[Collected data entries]
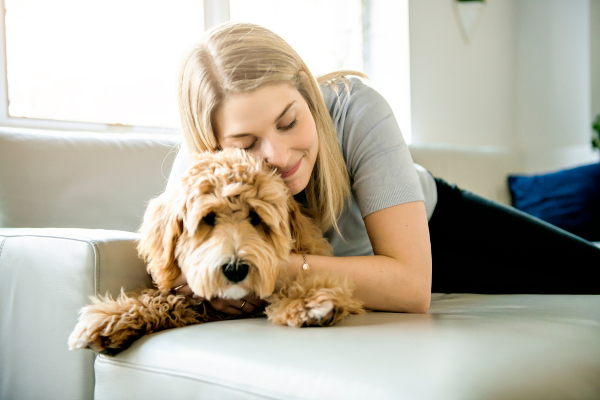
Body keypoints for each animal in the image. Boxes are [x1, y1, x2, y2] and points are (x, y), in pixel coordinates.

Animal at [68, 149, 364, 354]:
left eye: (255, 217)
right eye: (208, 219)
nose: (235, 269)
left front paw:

==

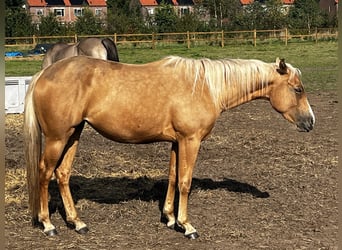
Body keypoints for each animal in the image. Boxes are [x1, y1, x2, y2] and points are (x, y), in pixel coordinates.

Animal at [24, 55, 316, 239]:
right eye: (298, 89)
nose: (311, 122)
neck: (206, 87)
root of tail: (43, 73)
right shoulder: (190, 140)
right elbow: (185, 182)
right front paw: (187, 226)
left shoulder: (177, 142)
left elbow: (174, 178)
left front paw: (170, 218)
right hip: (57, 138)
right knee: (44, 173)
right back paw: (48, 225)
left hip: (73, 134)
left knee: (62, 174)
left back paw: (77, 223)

* * *

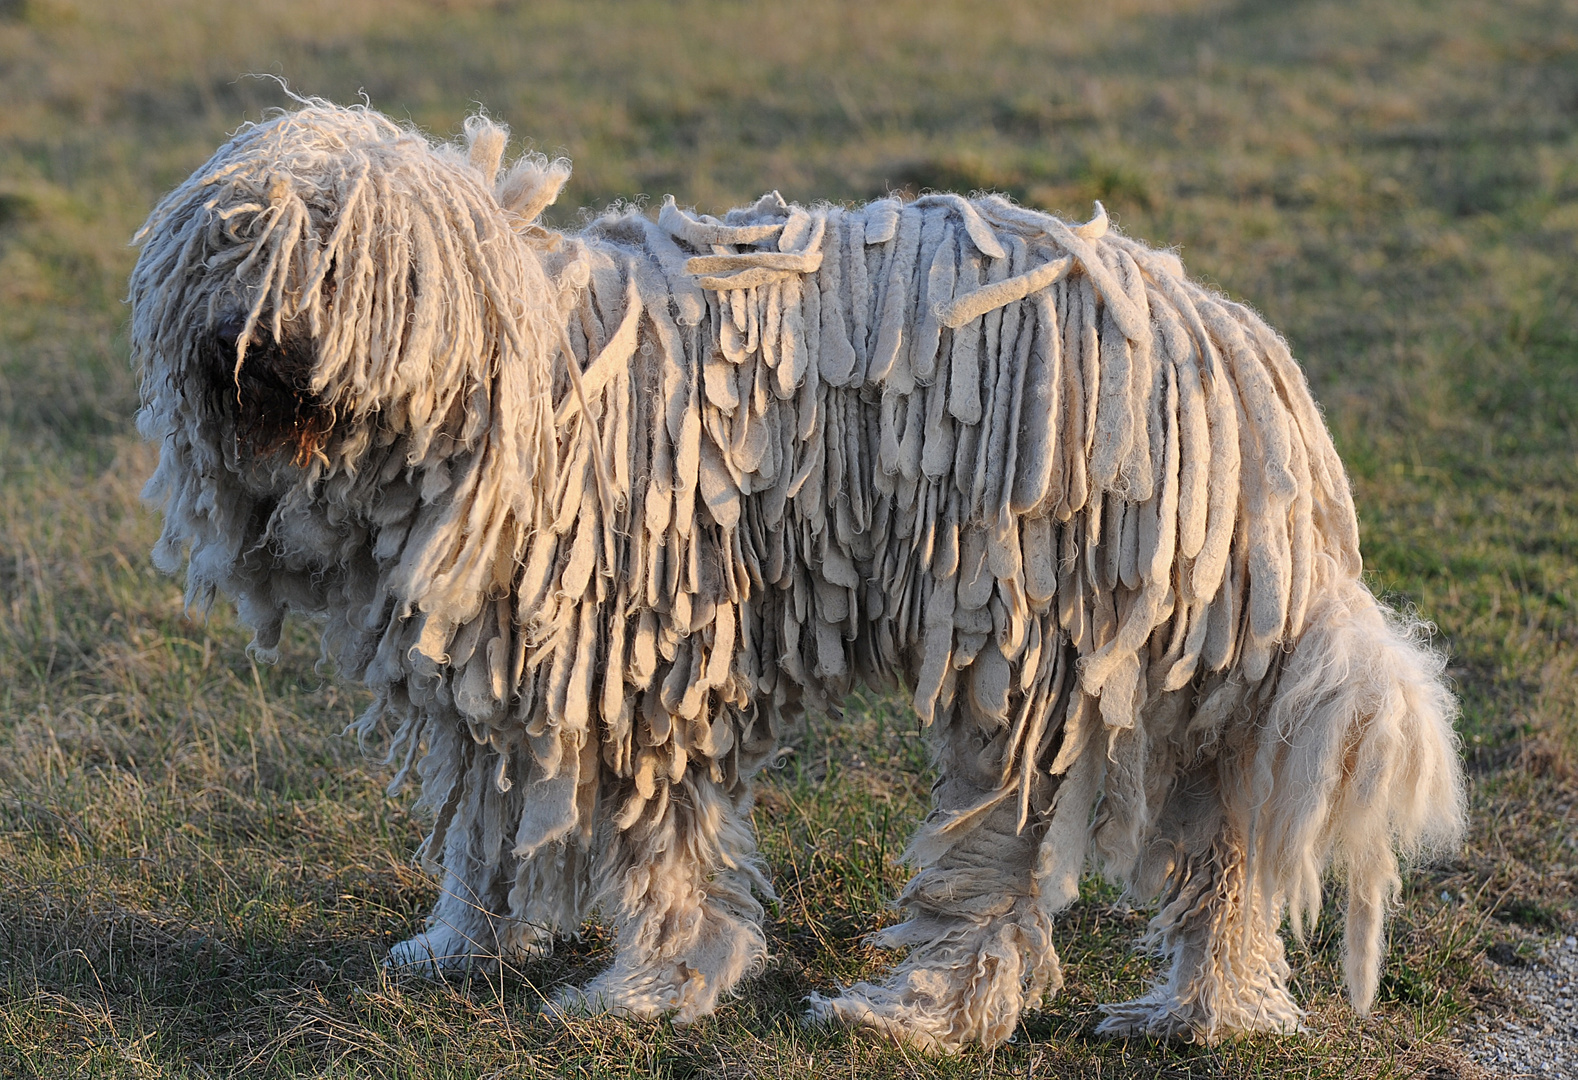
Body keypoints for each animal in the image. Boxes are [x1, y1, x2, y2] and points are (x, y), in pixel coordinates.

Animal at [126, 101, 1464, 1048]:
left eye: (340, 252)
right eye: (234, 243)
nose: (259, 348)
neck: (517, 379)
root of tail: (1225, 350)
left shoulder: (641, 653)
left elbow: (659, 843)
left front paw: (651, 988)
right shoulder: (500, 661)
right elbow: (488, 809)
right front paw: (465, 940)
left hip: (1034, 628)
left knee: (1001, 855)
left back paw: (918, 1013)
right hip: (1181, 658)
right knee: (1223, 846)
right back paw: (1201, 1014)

* ABOUT THIS EXERCISE
Print again the lines of the entries above that fall between the line holding "left front paw: (170, 218)" and the line holding "left back paw: (77, 223)", inclusive, exactly as they stand.

* TASK RESULT
left front paw: (170, 218)
right hip: (57, 138)
right knee: (44, 173)
right back paw: (48, 225)
left hip: (73, 134)
left knee: (62, 174)
left back paw: (77, 223)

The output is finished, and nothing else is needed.